Metropolitan Room New York, NY
Could it be, yes it could, something’s coming... a statuesque redhead and founding member of Manhattan Transfer, Laurel Masse opened her set at the Metropolitan Room with Leonard Bernstein/Stephen Sondheim’s "Something’s Coming" and at that moment you were enveloped in the musical arms of a great singer. She is a brilliant jazz musician. Yes, some of the songs are familiar but you never heard the transformations this remarkable four-octave vocalist brings to the table. With a relaxed and assured presence, Laurel‘s style is a combination of quiet intensity and playful fun. Tex Arnold, on piano, is also arranger for the show’s songs (except the opening number), with Tom Hubbard on bass and Richard De Rosa on drums. This joyous, soulful and graceful singer gives us Brooks Bowman’s ‘"East of the Sun," scat and all, followed by "Once in a Million Moons" (Jerome Kern/Yip Harburg) paired with Brazilian songwriters Nelson Cavaquinho & Guilherme de Brito’s "Folhas Secas."
Lyricist Jeff Breithaupt was in the audience as Laurel presented his beautiful ballad and new addition to her repertoire "The Right Thing." A Noir Medley consisting of "Blue Pacific Blues" (Lee/Washington); "Pete Kelly’s Blues" (Heindorf/Cahn); "Laura" (Raksin/Mercer) and "I’ll Cry Tomorrow" (North/Mercer) provided love’s lament.
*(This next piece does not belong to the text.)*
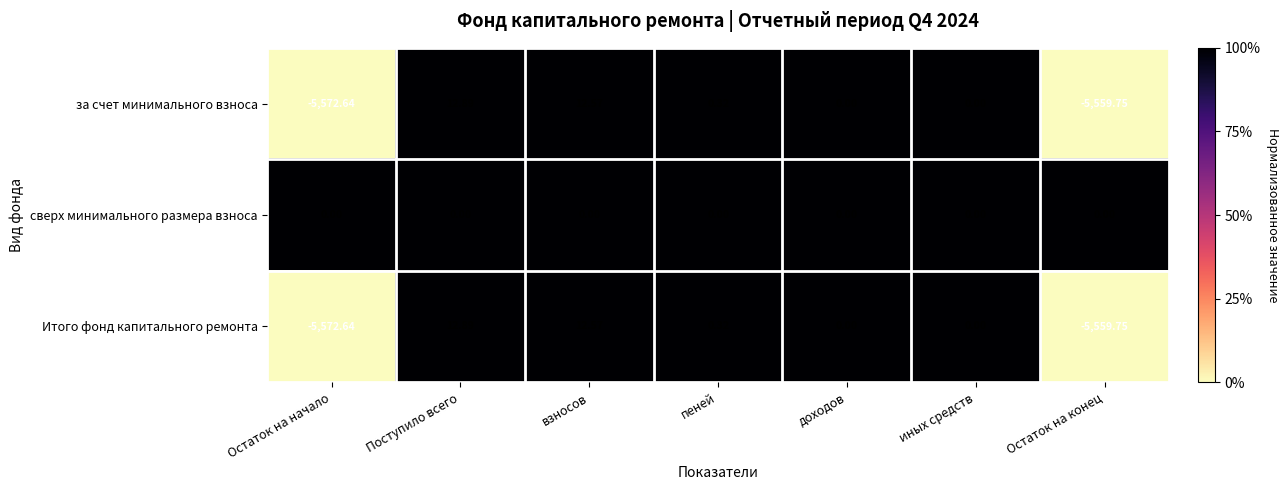

What is the maximum value shown in the chart?

12.9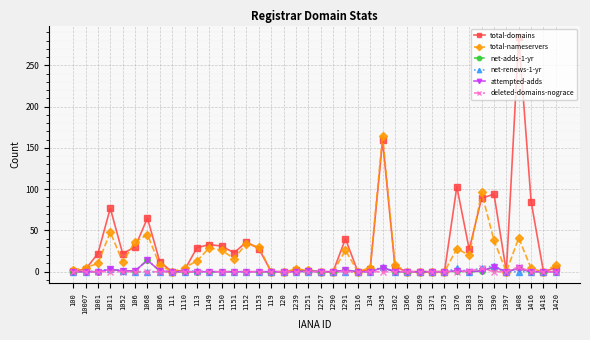

What is the label of the 5th point from the left?

1052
‘What I am is a dreamer of big, heroic, romantic dreams and I think I can conquer the world if I can get someone to open the jars‘- her words leading into Whiting/Mercer’s "Have You Got Any Castles, Baby?" Well, she conquered us!
Favorite ballad "My Ideal" (Whiting/Robin/Case) was next . Tex Arnold’s "Burcham Woods" (an instrumental), was ‘sung’ la, la, la, ah, ah, ah by Laurel who said this music was like Paris, November and a cello which she proceeds to bring to life with her vocal instrument sans words. "Blue Rondo" ( a la Turq ) (Brubeck/Crofut/Masse) brought the house down, followed by "Can’t
Teach My Old Heart New Tricks" (Jerry Herman).
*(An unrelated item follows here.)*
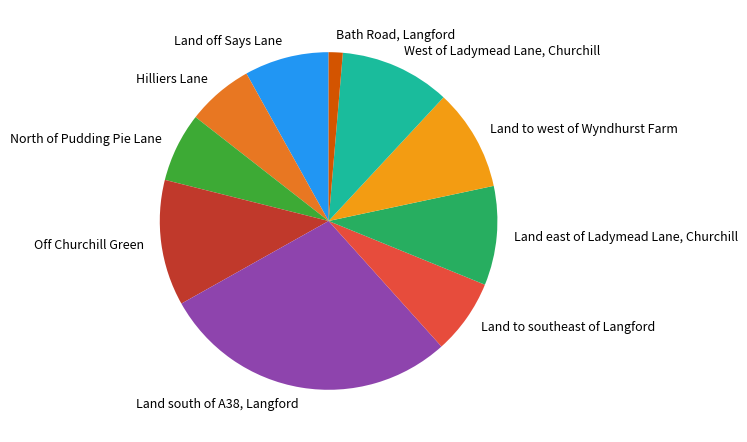

True or false: Land south of A38, Langford accounts for 38% of the total.

False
Poised, sure of herself and cuddled in the warmth of an appreciative audience that included Ann Hampton Callaway, Michele Brourman and friend/director Wendy Lane Bailey, she sang Chris Thile’s "Stay Away" – a uniquely personal moment.
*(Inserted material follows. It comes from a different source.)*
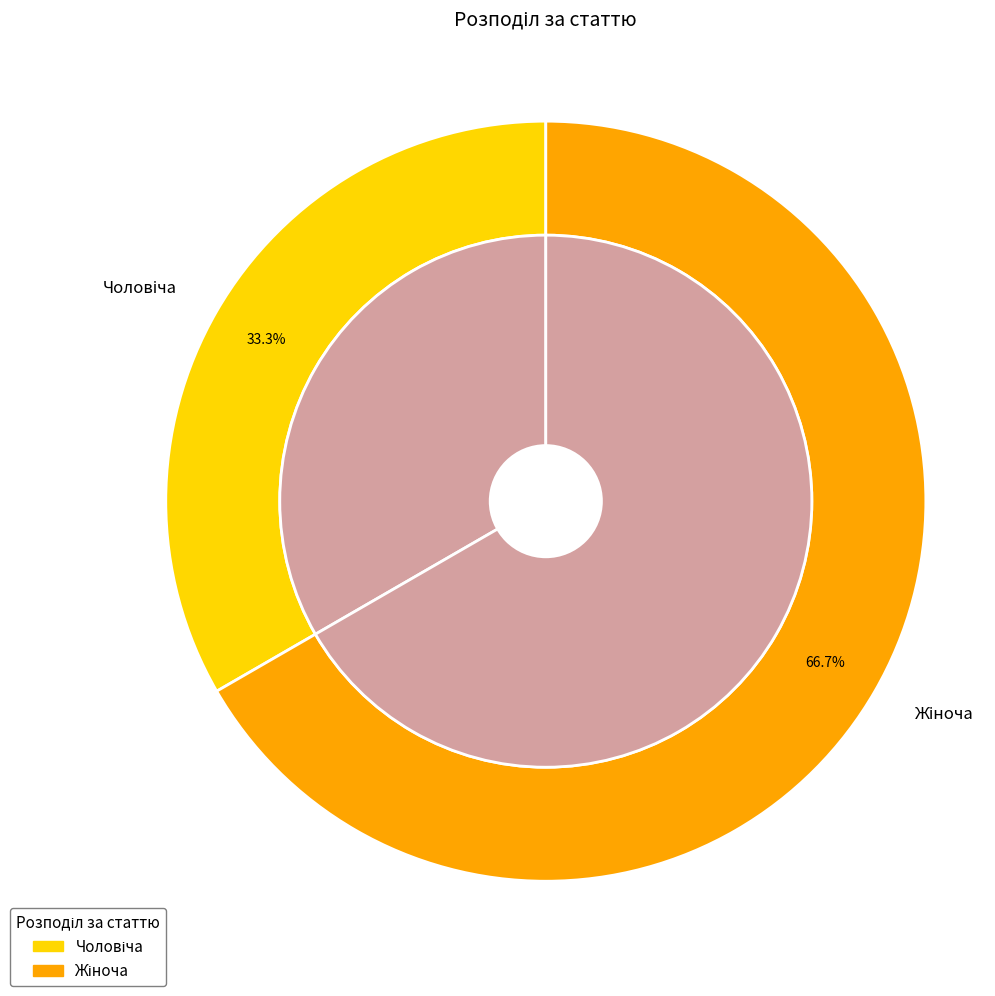

To the nearest percent, what is the average slice percentage?

50%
The set concluded with Jerry Herman’s "It Only Takes a Moment" to on-going cheers and applause bringing this gracious lady back to encore an Appalachin folk song "Black Crow" acapella. Not enough for this audience, she encored a second time with "Sermonette (Love One Another)."
It’s not too late but if you miss Laurel Masse this time, be sure she’s at the top of your must see list when next she appears here in New York.